Subtitles section Play video
Are all of your memories real?
Did everything happen
the way you remember it?
What if somebody filled your brain
with memories that aren't yours?
A memory is made in three major steps:
encoding information,
storing it,
and then retrieving it.
And it all happens here.
Your brain has approximately 100 billion neurons,
all passing signals back and forth,
through a complex network
of 1,000 trillion synaptic connections.
Your memories aren't tucked away
in one specific place in your brain.
Instead, they are kept in different groups of neurons,
which are called engrams.
And there are a few ways to hack them.
In 2016, researchers at MIT
implanted a false memory
into a mouse.
They did it with the help of a technique
called optogenetics.
Basically, they genetically engineered mice
to have a gene that responds to light.
And then they fired lasers
to stimulate that gene.
But you don't need to undergo any genetic engineering
to have false memories.
It's relatively easy to manipulate your brain
into thinking that it's storing information
it doesn't actually have.
Memories of traumatic events
can be especially vulnerable
to outside influences.
There are cases of people remembering
being abducted by aliens,
when in reality, they weren't.
Other people remembered being present
at satanic rituals where humans were sacrificed,
even though they weren't.
All these people can thank hypnotherapists,
and their ability to plant false memories
using only the power of suggestion.
Memories are not really a reality.
They are something that can be created,
molded and influenced.
That's why eyewitnesses aren't too reliable
when it comes to describing the details
of a crime scene.
For example, in one study,
test subjects were shown footage of car accidents,
and 26% of them "remembered" seeing a bus,
despite there not being any bus in the footage.
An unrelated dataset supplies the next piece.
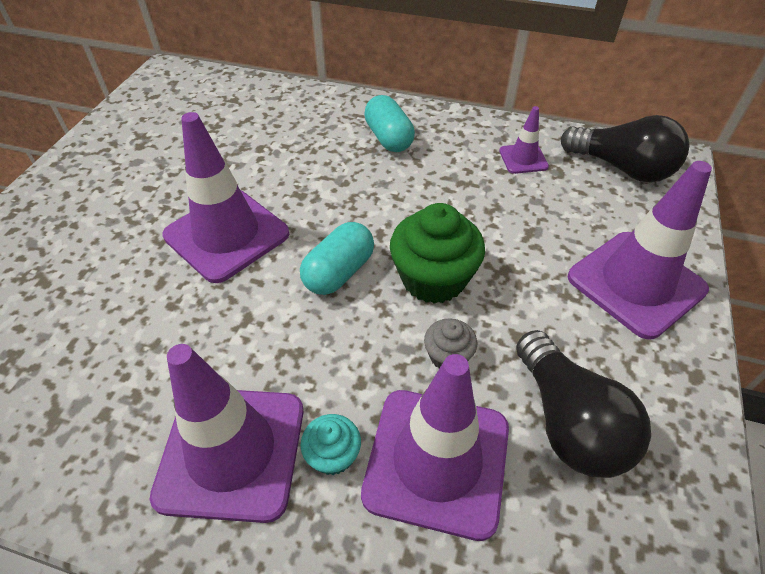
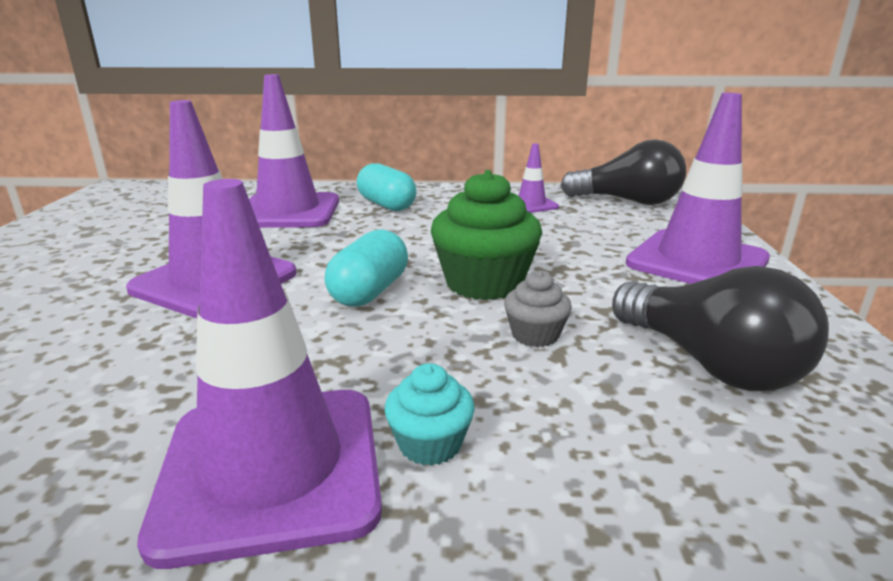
camera: 15 degrees left, 25 degrees down
purple traffic cone [361,354,509,541] -> purple traffic cone moved to [249,74,339,228]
We are having false memories
fed to our brains on a daily basis,
through social media and news.
With the studies currently underway,
it's possible that a more direct,
"in-brain" connection could be made
and used to manipulate and create memories.
If that happens, who would make the call
on uploading false memories?
Would the person receiving them
be aware of what was happening?
Maybe we could use these kinds of memory implants
to reform criminals faster,
or help make a dying person's
final days better for them.
Would we make businesses that implant fake vacations?
Or rewrite the memories
of some traumatic events?
Someone suffering from post-traumatic stress disorder
could have their memory wiped clean
and start their life again.
We could overwrite the memories of abuse,
or upload memories that would help
a person to cope with a difficult situation from their past.
And it would all seem so real,
they might never know it wasn't.
In the future, we could implant memories
that form a decent moral code
in everyone on the planet,
and create a respectful society free of crime.
On the other hand,
this could go very wrong, in so many ways.
The technology could be used
to alter the neurons in a person's brain,
making them feel something they really don't,
or think they did something they actually didn't.
Would you trust your medical professional
if you required a memory implant?
I would rather upload my brain to the cloud,
and become digitally immortal.
But that's a story for another WHAT IF.